For this week’s magazine, the SBJ staff provided a five-year retrospective on the sports industry’s experience of the COVID-19 pandemic. Mainly, among all the struggle and hardship, some key innovations emerged that remain crucial aspects to the ecosystem today.
I wrote about the impacts on the fan experience, which truly saw a warp-speed shift to many of the frictionless components we use today -- like the QR code, cashless transactions, facial authentication and the various grab-and-go providers that have found homes in venues nationwide.
While pursuing that story (which you can read here, as well as the entire package), I asked each interviewee about innovations from their respective companies that either came out of the pandemic or were reinforced during the pandemic.
Here are their answers about those innovations, all of which are contributing to a better fan experience in sports venues today:
Facial recognition provider Wicket found a place with teams as they looked for ways to streamline the fan experience.

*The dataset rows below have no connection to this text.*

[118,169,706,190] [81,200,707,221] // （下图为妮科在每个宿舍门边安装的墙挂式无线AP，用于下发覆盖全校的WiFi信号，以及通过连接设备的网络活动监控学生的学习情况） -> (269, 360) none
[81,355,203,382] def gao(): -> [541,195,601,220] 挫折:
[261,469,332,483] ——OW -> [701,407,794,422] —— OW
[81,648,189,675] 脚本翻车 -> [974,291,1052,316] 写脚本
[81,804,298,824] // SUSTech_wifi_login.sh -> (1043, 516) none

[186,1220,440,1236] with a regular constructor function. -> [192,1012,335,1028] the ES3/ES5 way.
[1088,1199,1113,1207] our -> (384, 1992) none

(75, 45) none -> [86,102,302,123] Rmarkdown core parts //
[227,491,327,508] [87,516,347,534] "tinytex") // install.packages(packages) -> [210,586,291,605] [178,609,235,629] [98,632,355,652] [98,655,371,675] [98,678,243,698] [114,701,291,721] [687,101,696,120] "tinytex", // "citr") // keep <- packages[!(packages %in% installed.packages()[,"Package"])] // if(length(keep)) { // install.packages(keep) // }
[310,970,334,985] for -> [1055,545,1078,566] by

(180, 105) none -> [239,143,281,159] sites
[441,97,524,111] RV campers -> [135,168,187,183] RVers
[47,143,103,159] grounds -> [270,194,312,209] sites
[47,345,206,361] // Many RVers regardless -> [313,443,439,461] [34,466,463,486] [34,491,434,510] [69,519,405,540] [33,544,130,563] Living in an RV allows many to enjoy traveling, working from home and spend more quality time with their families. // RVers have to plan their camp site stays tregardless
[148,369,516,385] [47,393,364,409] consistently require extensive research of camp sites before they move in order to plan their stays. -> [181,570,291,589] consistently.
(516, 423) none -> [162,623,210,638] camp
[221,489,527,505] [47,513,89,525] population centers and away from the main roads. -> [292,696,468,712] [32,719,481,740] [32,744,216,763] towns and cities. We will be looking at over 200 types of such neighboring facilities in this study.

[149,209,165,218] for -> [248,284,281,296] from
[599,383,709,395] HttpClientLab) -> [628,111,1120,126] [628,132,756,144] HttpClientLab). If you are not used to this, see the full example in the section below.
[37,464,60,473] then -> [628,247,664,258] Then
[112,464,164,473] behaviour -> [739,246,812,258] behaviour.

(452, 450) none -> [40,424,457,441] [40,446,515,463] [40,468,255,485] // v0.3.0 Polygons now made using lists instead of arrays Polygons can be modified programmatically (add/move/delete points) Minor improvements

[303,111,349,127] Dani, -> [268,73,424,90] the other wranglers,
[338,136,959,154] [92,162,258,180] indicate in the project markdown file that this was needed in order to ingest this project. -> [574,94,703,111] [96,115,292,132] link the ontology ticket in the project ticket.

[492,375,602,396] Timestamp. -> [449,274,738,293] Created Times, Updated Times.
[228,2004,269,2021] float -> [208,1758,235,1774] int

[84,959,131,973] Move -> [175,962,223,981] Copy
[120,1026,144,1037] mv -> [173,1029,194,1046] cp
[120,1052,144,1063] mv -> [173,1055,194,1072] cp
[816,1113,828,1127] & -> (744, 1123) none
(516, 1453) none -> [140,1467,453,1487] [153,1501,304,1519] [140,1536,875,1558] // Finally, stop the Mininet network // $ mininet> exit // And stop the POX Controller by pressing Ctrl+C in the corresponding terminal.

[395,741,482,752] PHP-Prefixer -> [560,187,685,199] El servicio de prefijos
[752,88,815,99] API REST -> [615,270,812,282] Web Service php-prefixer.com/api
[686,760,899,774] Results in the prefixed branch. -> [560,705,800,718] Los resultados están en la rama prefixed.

Couresty of Wicket
Ben Miller, head of sports and entertainment for Amazon Just Walk Out‚ on the scalability of the stores and the various sizes they now appear: “If you had asked me back then ‘what’s the future of Just Walk Out markets?’ I would’ve said they were going to get bigger and bigger. What we really didn’t anticipate was how fans would rapidly adopt this in a bunch of different formats [from full-sized stores on main concourses to smaller options in upper levels].”
Cameron Fowler, CEO of Digital Seat Media, on the incident-reporting module the company still deploys today: “Fans can scan the tag, and since they’re programmed down to the seat, we immediately know where they are in the venue. So, they’re not having to look around and find a phone number on the wall to text and then receive a text back that goes, ‘OK, where are you?‘”
Sandeep Satish, chief commercial officer at Levy Restaurants, on tech stack flexibility around integrations and partnerships: “What cashless led to was opening the door to not only evolve the service style and technology but the appetite for a broader set of integrations. ... It’s our still strong belief that you don’t just associate with one technology provider. We are strategically agnostic in the space for a lot of different reasons as to the evolution of innovation.”
Brandon Scott, VP/sales for Mashgin, on the self-service provider’s ease in allowing event operators and workers to upload new items to the kiosk’s system for fans to purchase: “I was on the ground [as a Levy employee]. Trying to get staffing, trying to get products -- procurement was challenging. I think from a Mashgin standpoint, we realized the value and what we have in ease of use.”
Jeff Boehm, COO of Wicket, on tech being able to recognize a group of tickets associated with one scan of the account holder: “That was only possible with facial [recognition] the way we did it because to this day, if I have eight tickets on my account, I still need to show all eight of those tickets -- whether it’s NFC or bar code or whatever it is. So there’s a distinct advantage to the way that we’ve integrated with Ticketmaster.”
SBJ announced the nominees for our 18th annual Sports Business Awards. Tech-focused nominees include Genius Sports for the Best in Sports Betting, as well as Cosm and TGL for Sports Breakthrough of the Year. See all the finalists here.
MLSE Digital Labs created an augmented reality experience to commemorate the 25th anniversary of Vince Carter’s 2000 Dunk Contest victory, my SBJ colleague Joe Lemire reports.
Sportradar will add rights to distribute official data from Wimbledon, U.S. Open tennis, the PGA Tour and MLS through its acquisition of IMG Arena from Endeavor, SBJ’s Bill King reports.
TGL added seven sponsors for its inaugural playoffs, which began earlier this week. You can see the full list in this story from SBJ’s Josh Carpenter.
Lemire also reports on the tech behind this video game-like replay of Cubs SS Dansby Swanson’s diving play during an exhibition game against the Yomiuri Giants in Tokyo on Sunday.